女修堅持道:“可這樣心不夠誠!”
陳凌嘴角一勾:“那你覺得,我一切親為,然后體力透支,傷上加傷,最好再來個性命之憂,才算誠心?”
女修變了臉色,昨夜情形歷歷在目,頓覺左右為難:“可王上吩咐……”
陳凌見她沒開竅,直接強調道:“所以我才讓宮女干活呀!她們是奉王上之命照料我的,同奉王命,互相抵消,你可想明白了?”

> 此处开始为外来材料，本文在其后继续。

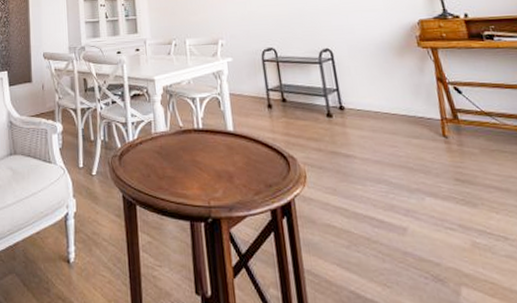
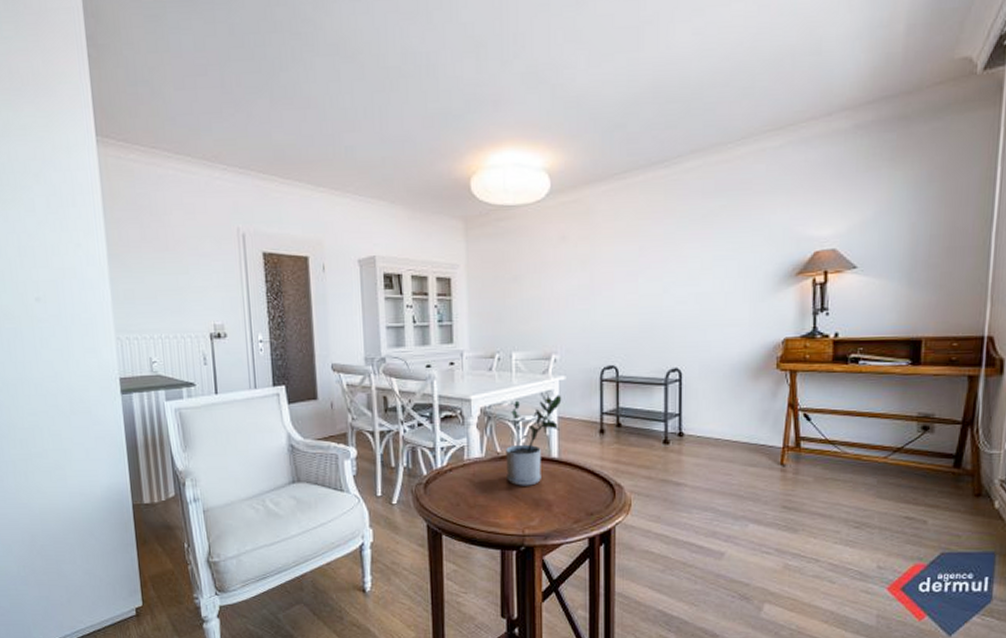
potted plant: none [186,74,232,158] -> present [505,395,562,486]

女修眼睛一亮,立刻點頭道:“圣女請隨我來,抄經之地在觀書閣。”
陳凌滿意地揚起一抹笑容,在落辭的攙扶下去了觀書閣,爬到了最頂樓——五樓。她氣喘吁吁地坐在椅子上,疲憊極了:“我每天都得這般?”
“是的。”女修點頭道。
陳凌嘟了嘟嘴,這女觀還真會折磨人:“落辭,將我的行李都帶到這兒來。我要日夜抄經,為陳國祈福,努力思過!”
女修這回開了竅:“那我先去做功課了。”
陳凌看著偌大的書閣,微微一笑:“這叫因禍得福?”
說罷,她便拿出一本書籍翻開閱讀。
深夜,王上來到泰宇觀,沉重道:“道長,你說七日之內圣女會有危難,最終化險為夷。可現在兩人都有過性命之危,可要如何判斷?”
泰宇道長也有不解,依他推算,這世上只有一個圣女,并且近幾月會有三次危難。可偏偏,擁有同樣胎記的兩人還有類似的危難。
就在這時,女修在門外道:“兄長,圣女已安置妥當了。”
此人便是女觀的觀首,亦是泰宇道長的親妹妹——若連。
泰宇道長起身開門,讓若連進門,將陳凌的事情一一告知。
王上微微驚訝,又有一絲慍怒:“她竟敢忤逆圣旨。”
“可她說的,不無幾分道理。”泰宇道長微揚嘴角,略帶興趣道,“若真按思過之責來執行,她那副身子確實吃不消。”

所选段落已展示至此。